Opium
IZALGI® – LAMALINE®
Mis a jour le 08/12/2025
Grossesse
Etat des connaissances
- Aspect malformatif
- Les données publiées chez les femmes enceintes exposées à l’opium au 1er trimestre de la grossesse sont peu nombreuses, mais le recul d’utilisation est important et aucun effet malformatif attribuable au traitement n’est retenu à ce jour.
- Il n’y a pas d’étude de tératogenèse chez l’animal.
- Aspect néonatal
- Utilisé jusqu’à l’accouchement à doses suprathérapeutiques, l’opium est susceptible d’entraîner un syndrome de sevrage chez le nouveau-né identique à celui observé avec d’autres opiacés. Il se manifeste notamment par une irritabilité, des trémulations, un cri aigu et une hypertonie, survenant à distance de la naissance.
En pratique
- En prévision d’une grossesse / En préconceptionnel
- Si la prise d’opium est chronique ou régulière, une consultation préconceptionnelle est souhaitable pour réévaluer la stratégie thérapeutique dans la perspective d’une grossesse (cf. Antalgiques – Grossesse).
- Découverte d’une grossesse pendant le traitement
- Rassurer la patiente quant au risque malformatif de l’opium.
- En cours de grossesse, il conviendra d’éviter toute prise d’antalgique non validée par un professionnel de santé : l’automédication est fortement déconseillée.
- Si un antalgique de palier 2 doit être poursuivi, voir ci-dessous « Traiter une femme enceinte ».

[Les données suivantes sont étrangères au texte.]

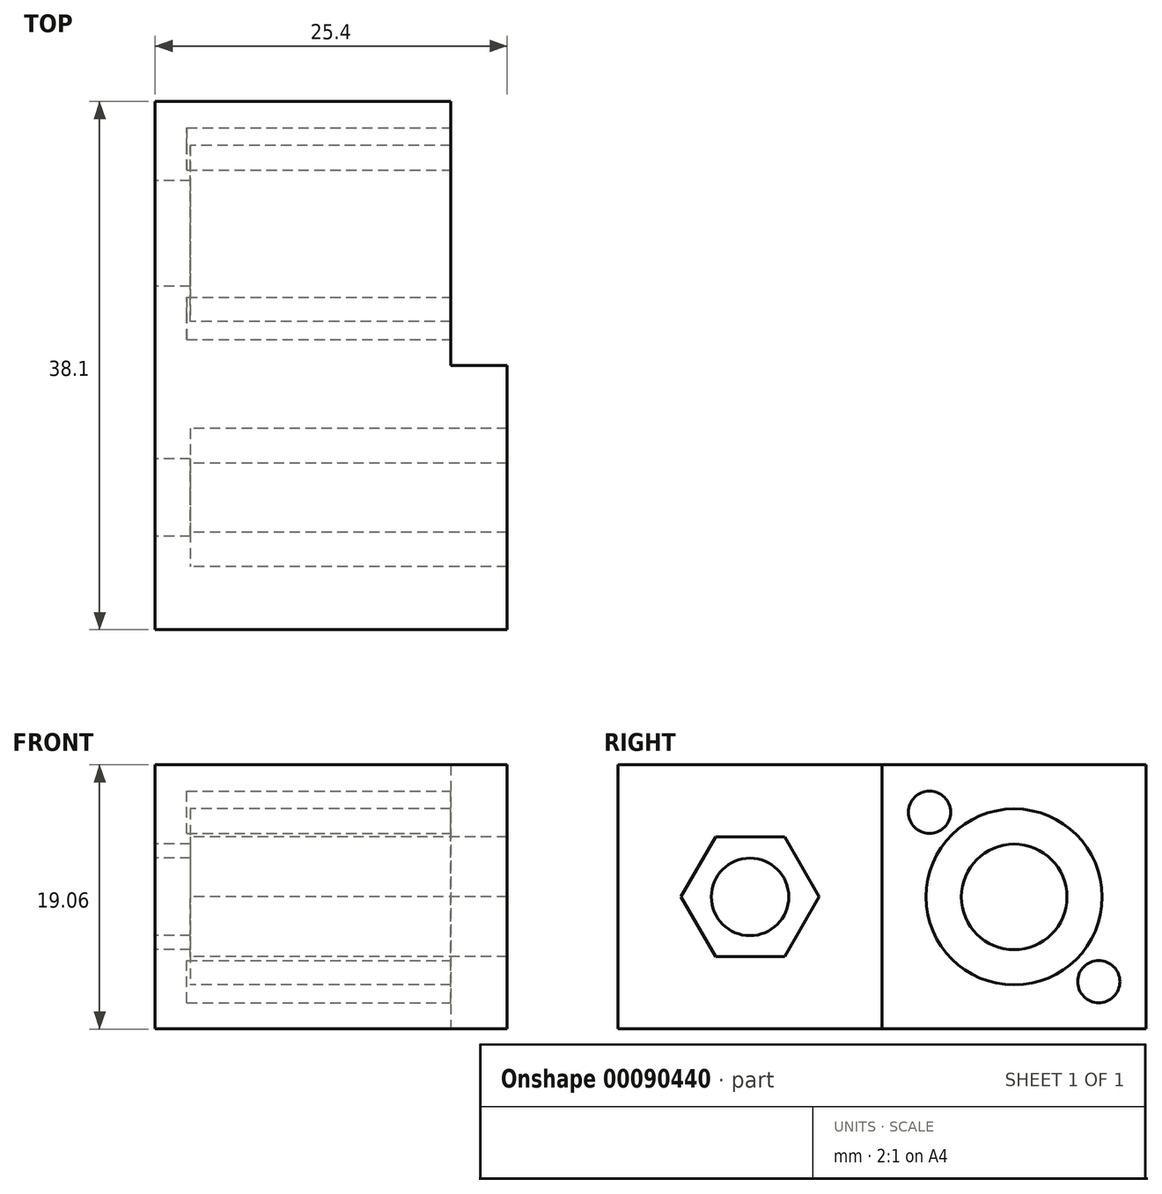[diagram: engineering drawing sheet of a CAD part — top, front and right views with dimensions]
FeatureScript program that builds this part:
annotation { "Feature Type Name" : "Feature", "Feature Type Description" : "" }
export const myFeature = defineFeature(function(context is Context, id is Id, definition is map)
    precondition{}
    {
        {
            var Q0;
            Q0=qCreatedBy(makeId("Right.planeOp"),FACE);
            var sketch = newSketch(context, id + "F0", { "sketchPlane" : qUnion([Q0])});
            skLineSegment(sketch, "E0", {"start": v(0, 0) * mm, "end": v(9.53, 0) * mm, "construction": true});
            skLineSegment(sketch, "E1", {"start": v(0, 0) * mm, "end": v(-9.53, 0) * mm, "construction": true});
            skLineSegment(sketch, "E2.bottom", {"start": v(-19.05, 9.53) * mm, "end": v(19.05, 9.52) * mm});
            skLineSegment(sketch, "E2.top", {"start": v(-19.05, -9.52) * mm, "end": v(19.05, -9.52) * mm});
            skLineSegment(sketch, "E2.left", {"start": v(-19.05, 9.53) * mm, "end": v(-19.05, -9.52) * mm});
            skLineSegment(sketch, "E2.right", {"start": v(19.05, 9.52) * mm, "end": v(19.05, -9.53) * mm});
            skPoint(sketch, "E2.middle", {"position": v(0, 0) * mm});
            skCircle(sketch, "E3.cCircle", {"center": v(-9.53, 0) * mm, "radius": 4.32 * mm, "construction": true});
            skLineSegment(sketch, "E3.0", {"start": v(-12.02, 4.32) * mm, "end": v(-7.03, 4.32) * mm});
            skLineSegment(sketch, "E3.1", {"start": v(-7.03, 4.32) * mm, "end": v(-4.54, 0) * mm});
            skLineSegment(sketch, "E3.2", {"start": v(-4.54, 0) * mm, "end": v(-7.03, -4.32) * mm});
            skLineSegment(sketch, "E3.3", {"start": v(-7.03, -4.32) * mm, "end": v(-12.02, -4.32) * mm});
            skLineSegment(sketch, "E3.4", {"start": v(-12.02, -4.32) * mm, "end": v(-14.51, 0) * mm});
            skLineSegment(sketch, "E3.5", {"start": v(-14.51, 0) * mm, "end": v(-12.02, 4.32) * mm});
            skPoint(sketch, "E3.0.midPoint", {"position": v(-9.53, 4.32) * mm});
            skCircle(sketch, "E4", {"center": v(9.53, 0) * mm, "radius": 6.35 * mm});
            skSolve(sketch);
        }
        {
            var Q0;
            Q0=makeQuery(id+"F0.imprint","IMPRINT",FACE,{"disambiguationData":[TD([[makeQuery(id+"F0.imprint","IMPRINT",EDGE,{"derivedFrom":sQuery(id+"F0.wireOp",EDGE,"E2.bottom")}),-1.0]])]});
            extrude(context, id + "F1", {"entities" : qUnion([Q0]), "depth" : 25.4 * mm});
        }
        {
            var Q0;
            Q0=makeQuery(id+"F1.opExtrude","CAP_FACE",FACE,{"disambiguationData":[OSD([sQuery(id+"F0.wireOp",EDGE,"E2.bottom"),sQuery(id+"F0.wireOp",EDGE,"E2.top"),sQuery(id+"F0.wireOp",EDGE,"E2.left"),sQuery(id+"F0.wireOp",EDGE,"E2.right"),sQuery(id+"F0.wireOp",EDGE,"E3.0"),sQuery(id+"F0.wireOp",EDGE,"E3.1"),sQuery(id+"F0.wireOp",EDGE,"E3.2"),sQuery(id+"F0.wireOp",EDGE,"E3.3"),sQuery(id+"F0.wireOp",EDGE,"E3.4"),sQuery(id+"F0.wireOp",EDGE,"E3.5"),sQuery(id+"F0.wireOp",EDGE,"E4")])],"isStart":true});
            var sketch = newSketch(context, id + "F2", { "sketchPlane" : qUnion([Q0])});
            skCircle(sketch, "E5", {"center": v(-9.53, 0) * mm, "radius": 3.81 * mm});
            skCircle(sketch, "E6", {"center": v(9.52, 0) * mm, "radius": 2.8 * mm});
            skLineSegment(sketch, "E7", {"start": v(12.02, 4.32) * mm, "end": v(7.03, -4.32) * mm, "construction": true});
            skLineSegment(sketch, "E8.bottom", {"start": v(-19.05, 9.52) * mm, "end": v(19.05, 9.52) * mm});
            skLineSegment(sketch, "E8.top", {"start": v(-19.05, -9.52) * mm, "end": v(19.05, -9.52) * mm});
            skLineSegment(sketch, "E8.left", {"start": v(-19.05, 9.52) * mm, "end": v(-19.05, -9.52) * mm});
            skLineSegment(sketch, "E8.right", {"start": v(19.05, 9.52) * mm, "end": v(19.05, -9.52) * mm});
            skSolve(sketch);
        }
        {
            var Q0;
            Q0 = qSketchRegion(id + "F2", true);
            extrude(context, id + "F3", {"entities" : qUnion([Q0]), "operationType" : NewBodyOperationType.ADD, "oppositeDirection" : true, "depth" : 2.54 * mm});
        }
        {
            var Q0;
            Q0=makeQuery(id+"F1.opExtrude","CAP_FACE",FACE,{"disambiguationData":[OSD([sQuery(id+"F0.wireOp",EDGE,"E2.bottom"),sQuery(id+"F0.wireOp",EDGE,"E2.top"),sQuery(id+"F0.wireOp",EDGE,"E2.left"),sQuery(id+"F0.wireOp",EDGE,"E2.right"),sQuery(id+"F0.wireOp",EDGE,"E3.0"),sQuery(id+"F0.wireOp",EDGE,"E3.1"),sQuery(id+"F0.wireOp",EDGE,"E3.2"),sQuery(id+"F0.wireOp",EDGE,"E3.3"),sQuery(id+"F0.wireOp",EDGE,"E3.4"),sQuery(id+"F0.wireOp",EDGE,"E3.5"),sQuery(id+"F0.wireOp",EDGE,"E4")])],"isStart":false});
            var sketch = newSketch(context, id + "F4", { "sketchPlane" : qUnion([Q0])});
            skLineSegment(sketch, "E9.bottom", {"start": v(19.05, 9.52) * mm, "end": v(0, 9.52) * mm});
            skLineSegment(sketch, "E9.top", {"start": v(19.05, -9.52) * mm, "end": v(0, -9.52) * mm});
            skLineSegment(sketch, "E9.left", {"start": v(19.05, 9.52) * mm, "end": v(19.05, -9.52) * mm});
            skLineSegment(sketch, "E9.right", {"start": v(0, 9.52) * mm, "end": v(0, -9.52) * mm});
            skSolve(sketch);
        }
        {
            var Q0;
            Q0 = qSketchRegion(id + "F4", true);
            extrude(context, id + "F5", {"entities" : qUnion([Q0]), "operationType" : NewBodyOperationType.REMOVE, "oppositeDirection" : true, "depth" : 4.06 * mm});
        }
        {
            var Q0;
            Q0=makeQuery(id+"F5.boolean.opBoolean","COPY",FACE,{"derivedFrom":makeQuery(id+"F5.opExtrude","CAP_FACE",FACE,{"disambiguationData":[OSD([sQuery(id+"F4.wireOp",EDGE,"E9.bottom"),sQuery(id+"F4.wireOp",EDGE,"E9.top"),sQuery(id+"F4.wireOp",EDGE,"E9.left"),sQuery(id+"F4.wireOp",EDGE,"E9.right")])],"isStart":false})});
            var sketch = newSketch(context, id + "F6", { "sketchPlane" : qUnion([Q0])});
            skLineSegment(sketch, "E10", {"start": v(9.52, 0) * mm, "end": v(3.42, 6.1) * mm, "construction": true});
            skLineSegment(sketch, "E11", {"start": v(3.42, 6.1) * mm, "end": v(0, 9.52) * mm, "construction": true});
            skLineSegment(sketch, "E12", {"start": v(9.52, 0) * mm, "end": v(15.63, -6.1) * mm, "construction": true});
            skLineSegment(sketch, "E13", {"start": v(15.63, -6.1) * mm, "end": v(19.05, -9.53) * mm, "construction": true});
            skLineSegment(sketch, "E14", {"start": v(5.03, 4.5) * mm, "end": v(3.42, 6.1) * mm, "construction": true});
            skCircle(sketch, "E15", {"center": v(3.42, 6.1) * mm, "radius": 1.52 * mm});
            skCircle(sketch, "E16", {"center": v(15.63, -6.1) * mm, "radius": 1.52 * mm});
            skSolve(sketch);
        }
        {
            var Q0;
            Q0 = qSketchRegion(id + "F6", true);
            extrude(context, id + "F7", {"entities" : qUnion([Q0]), "operationType" : NewBodyOperationType.REMOVE, "oppositeDirection" : true, "depth" : 19.05 * mm});
        }
    });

- Traiter une femme enceinte
- En cours de grossesse, il conviendra d’éviter toute prise d’antalgique non validée par un professionnel de santé : l’automédication est fortement déconseillée.
- Si un antalgique de palier 2 est nécessaire, on préférera utiliser la codéine (seule ou associée au paracétamol) ou le tramadol, mieux connus chez la femme enceinte quel que soit le terme de la grossesse.
Allaitement
Etat des connaissances
- Il n’y a pas de donnée sur l’opium et l’allaitement.
En pratique
- En l’absence de donnée sur l’opium et l’allaitement (cf. Etat des connaissances), on préférera un autre antalgique chez une femme qui allaite.